PROVIDED DATA:

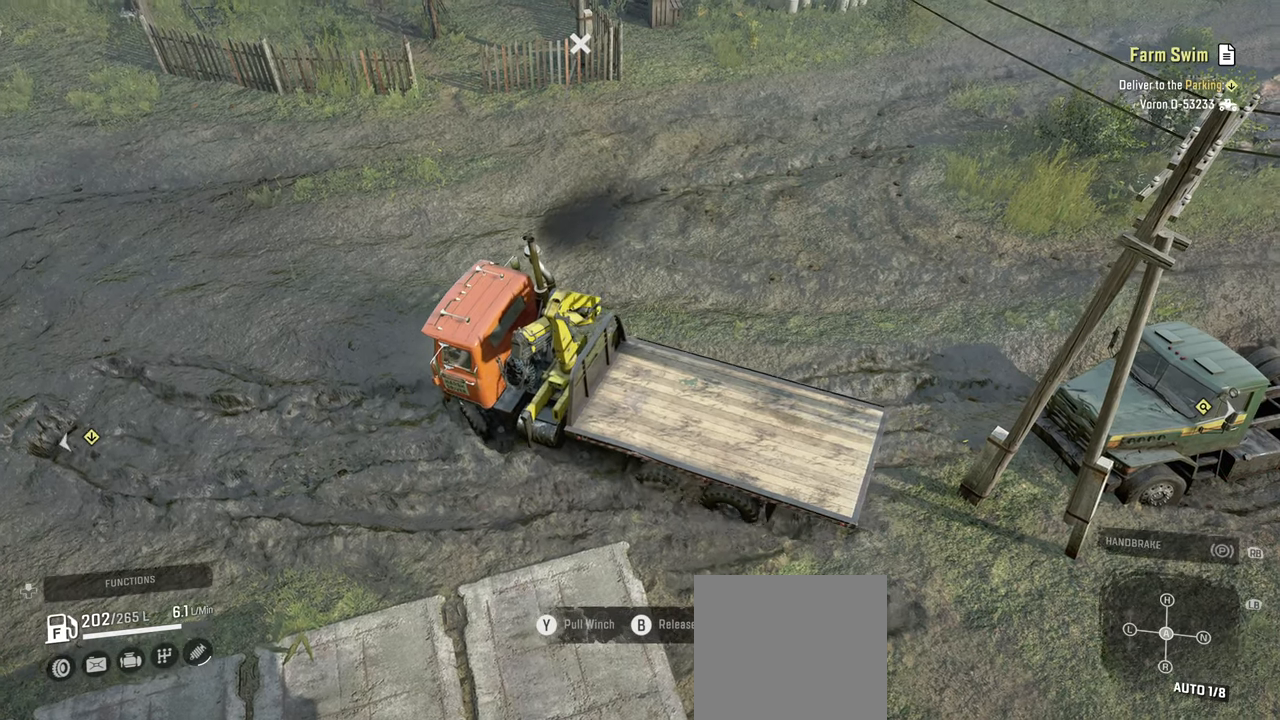
{"buttons": ["Y", "R2"], "left_stick": "right", "right_stick": "center", "events": []}
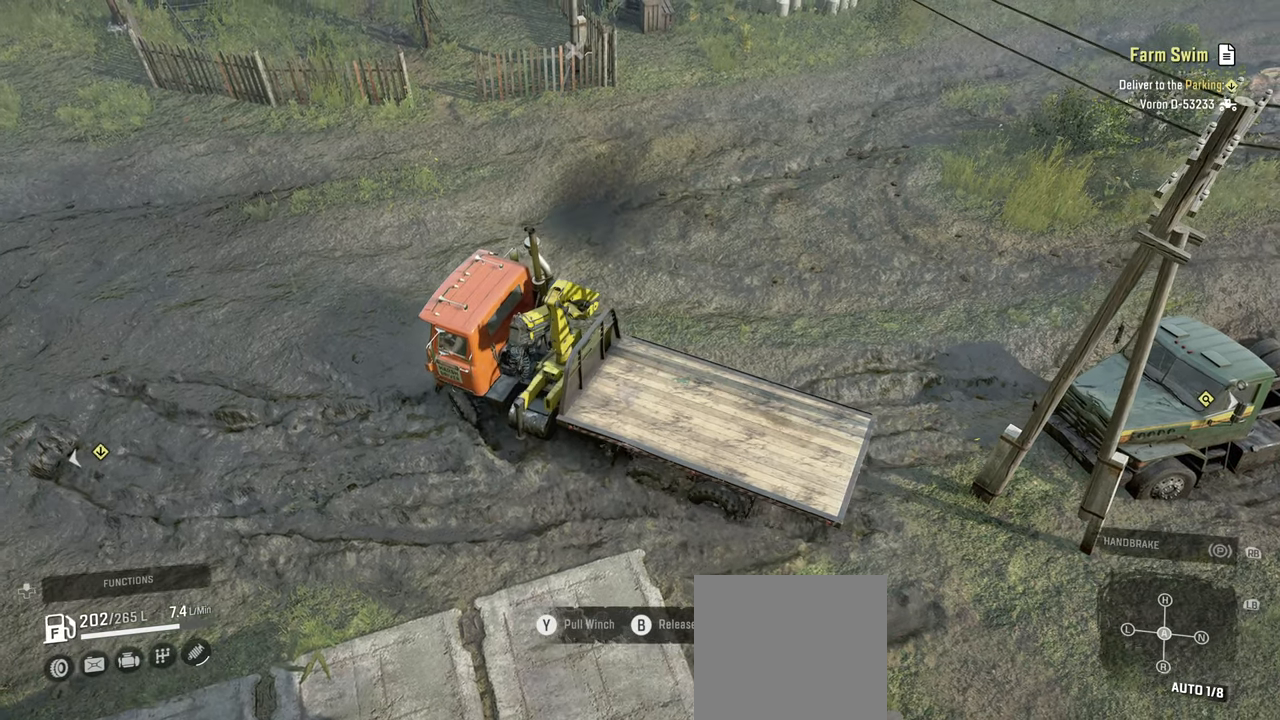
{"buttons": ["Y", "R2"], "left_stick": "right", "right_stick": "center", "events": []}
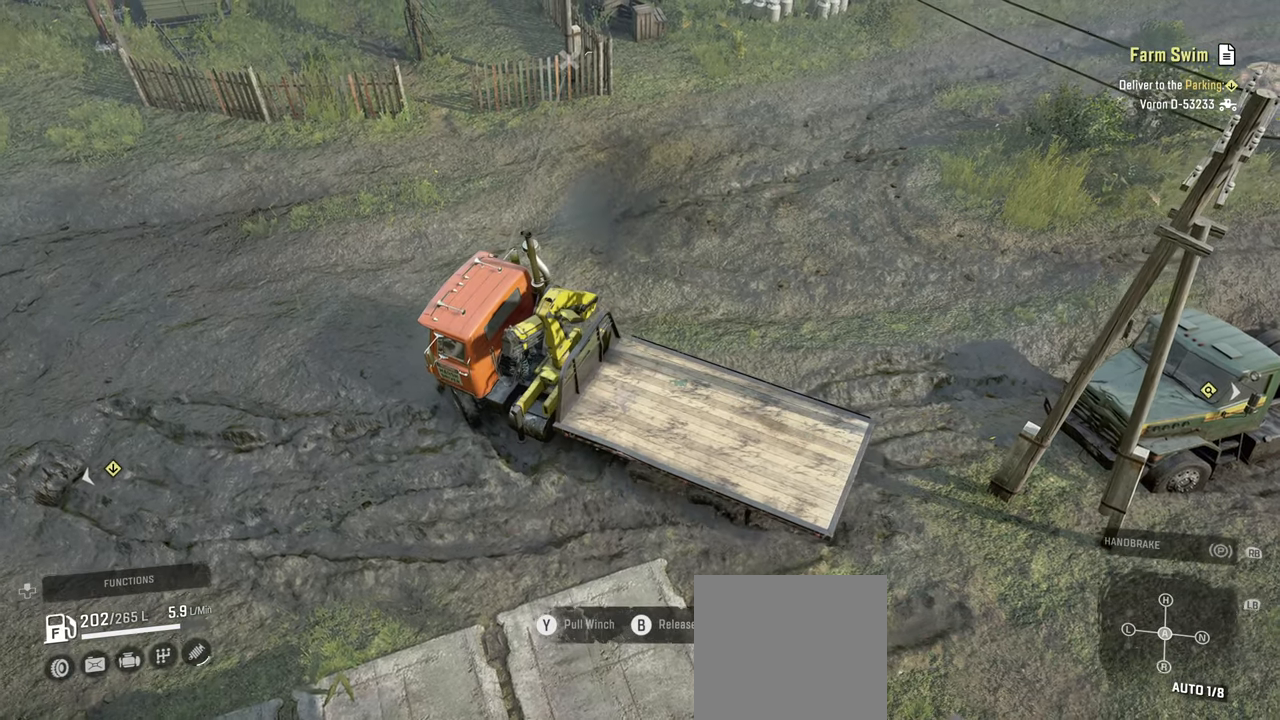
{"buttons": ["Y", "R2"], "left_stick": "right", "right_stick": "center", "events": []}
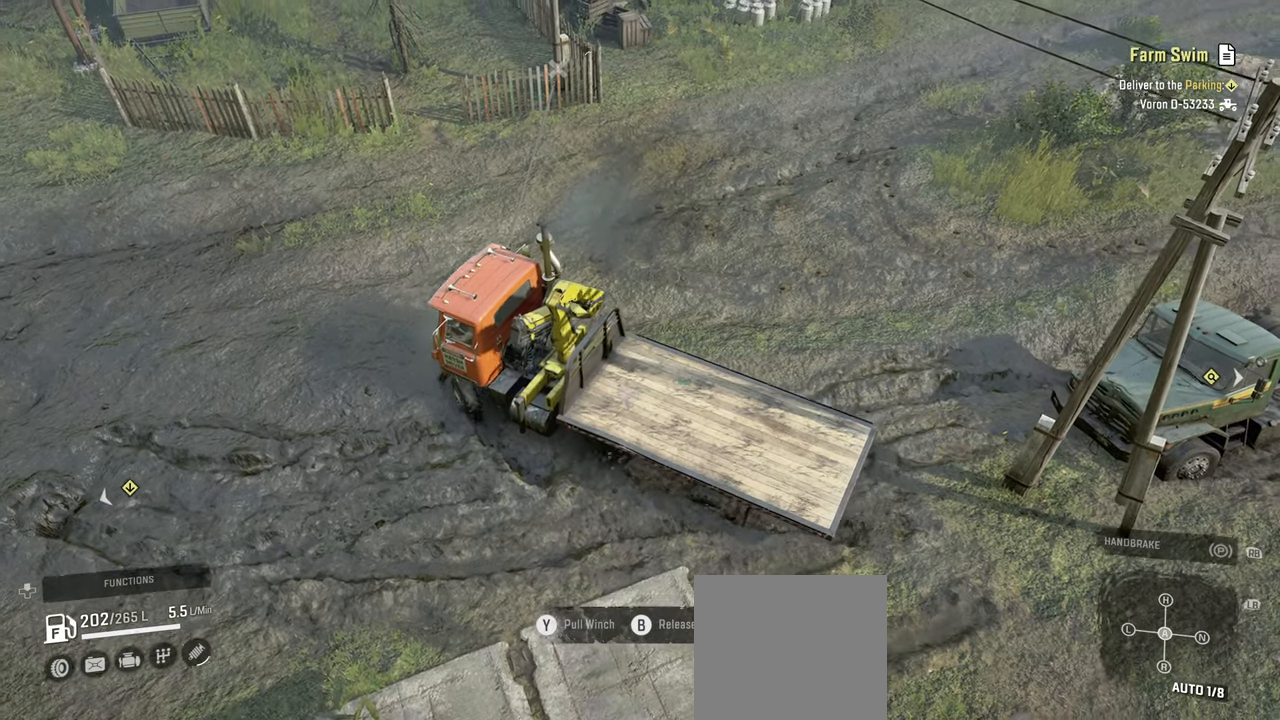
{"buttons": ["Y", "R2"], "left_stick": "right", "right_stick": "center", "events": []}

AIM OF THE EXERCISE:
All of the lines above must be repeated without alteration, though the pictures are to be excluded.

ANSWER FOR THE TASK:
{"buttons": ["Y", "R2"], "left_stick": "right", "right_stick": "center", "events": []}
{"buttons": ["Y", "R2"], "left_stick": "right", "right_stick": "center", "events": []}
{"buttons": ["Y", "R2"], "left_stick": "right", "right_stick": "center", "events": []}
{"buttons": ["Y", "R2"], "left_stick": "right", "right_stick": "center", "events": []}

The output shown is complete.